Albicoccus Temporal range: Late Albian - Early Cenomanian PreꞒ Ꞓ O S D C P T J K Pg N

Scientific classification
- Domain: Eukaryota
- Kingdom: Animalia
- Phylum: Arthropoda
- Class: Insecta
- Order: Hemiptera
- Suborder: Sternorrhyncha
- Family: †Albicoccidae
- Genus: †Albicoccus
- Species: †A. dimai
- Binomial name: †Albicoccus dimai Koteja, 2004

= Albicoccus =

- Genus: Albicoccus
- Species: dimai
- Authority: Koteja, 2004

Extinct genus of true bugs

Albicoccus is an extinct genus of scale insect in the extinct monotypic family Albicoccidae, containing a single species, Albicoccus dimai. The genus is solely known from the Albian - Cenomanian Burmese amber deposits.

==History and classification==
Albicoccus is known from the holotype specimen, collection number BMNH In. 20155(2), which along a limoniid and a psychodid fly, are inclusions in a transparent chunk of Burmese amber.
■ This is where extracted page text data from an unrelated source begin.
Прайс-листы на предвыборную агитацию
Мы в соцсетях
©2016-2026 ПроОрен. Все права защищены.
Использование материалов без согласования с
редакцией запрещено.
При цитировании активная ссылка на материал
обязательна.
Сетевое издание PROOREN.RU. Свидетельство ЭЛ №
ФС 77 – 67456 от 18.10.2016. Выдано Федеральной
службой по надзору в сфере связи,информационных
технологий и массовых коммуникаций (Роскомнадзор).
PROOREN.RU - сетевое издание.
As of 2004, the type insect was part of the amber collections housed at the British Museum of Natural History, London, England. The amber specimen was recovered from deposits exposed in the Hukawng Valley of Kachin State, Myanmar. Burmese amber has been radiometrically dated using U-Pb isotopes, yielding an age of approximately 99 million years old, close to the Albian – Cenomanian boundary.

The holotype was first studied by paleoentomologist and coccid researcher Jan Koteja, of the Agricultural University of Kraków. Kotejas 2004 type description of the family, genus and species was published in the Journal of Systematic Palaeontology. He coined the specific epithet dimai to honor the Russian paleoentomologist and hemipteran researcher Dmitri (Dima) Shcherbakov, who assisted Koteja with fossil coccid research.

The family name is a derivative of the genus name Albicoccus, itself a derivation of Albian, the age of the amber deposits, and "coccus" a common genus name suffix for scale insects.

Albicoccus is one of three Burmese amber coccid genera that Koteja described in the same paper, the other two being Burmacoccus, monotypic to the family Burmacoccidae, and the incertae sedis genus Marmyan. He placed Albicoccus into the monotypic family Albicoccidae based on the combination of characters that indicate a relationship to the archaeococcoid group scale insects, but are not found in any one particular family. Koteja noted the reduced eye structuring is similar to other groups with reduced eyes, but the placement of the ommatidia rows are lateral rather than in oblique or perpendicular rows. The abdomen has two pairs of setae near the end, a feature that is similar to the New Jersey amber genus Turonicoccus, but all other features differ.

A phylogenetic analysis of coccid males from a number of families was performed by Hodgson and Hardy in 2013. The extinct genera Albicoccus, Apticoccus, Grimaldiella, Kukaspis, Marmyan, Palaeosteingelia, Palaeotupo, Solicoccus, Turonicoccus and possibly Pennygullania, all with simple rows of eyes, were found to form a clade that included Burmacoccus. The clade also includes the modern families Putoidae, Steingeliidae and Pityococcidae plus the neococcoids clade as a group. A second phylogenetic review of coccids was performed by Vea and Grimaldi in 2015 and incorporated a number of new fossil taxa. In contrast to the work of Both Koteja and Hodgson and Hardy, the 2015 analysis recovered Albicoccus as a neoccoid genus along with the fossil genera Kuenowicoccus, Pennygullania, and Inka.

==Description==
The single described adult male is approximately 870 µm long, with hyaline wings. The details of the head are not readily discernible, being obscured by one wing, but the eyes are clearly composed of approximately four ommatidia and an ocellus. The antennae are composed of ten segments, with the pedicel being the longest segment and the other segments tending towards being barbell shaped. The fore-wings are about 700 µm long, without discernible microtrichia. The hind-wings in other genera are modified into elongated halteres, but due to positioning in the amber, they are not detectable on the type specimen. The abdomen is conical in outline, narrowing towards the tip, with two very long setae on each side and having a developed penial sheath. The setae do not have any visible wax secretions associated with them. The sheath is divided into a basal rounded section and a narrow style, slightly downward curved, with pointed end.

==Pathogens==
An undescribed male albicoccid trapped in Burmese amber played host to the ancient parasitic fungus Paleoophiocordyceps coccophagus, with two whip-like fruiting bodies emerging from the animal's head.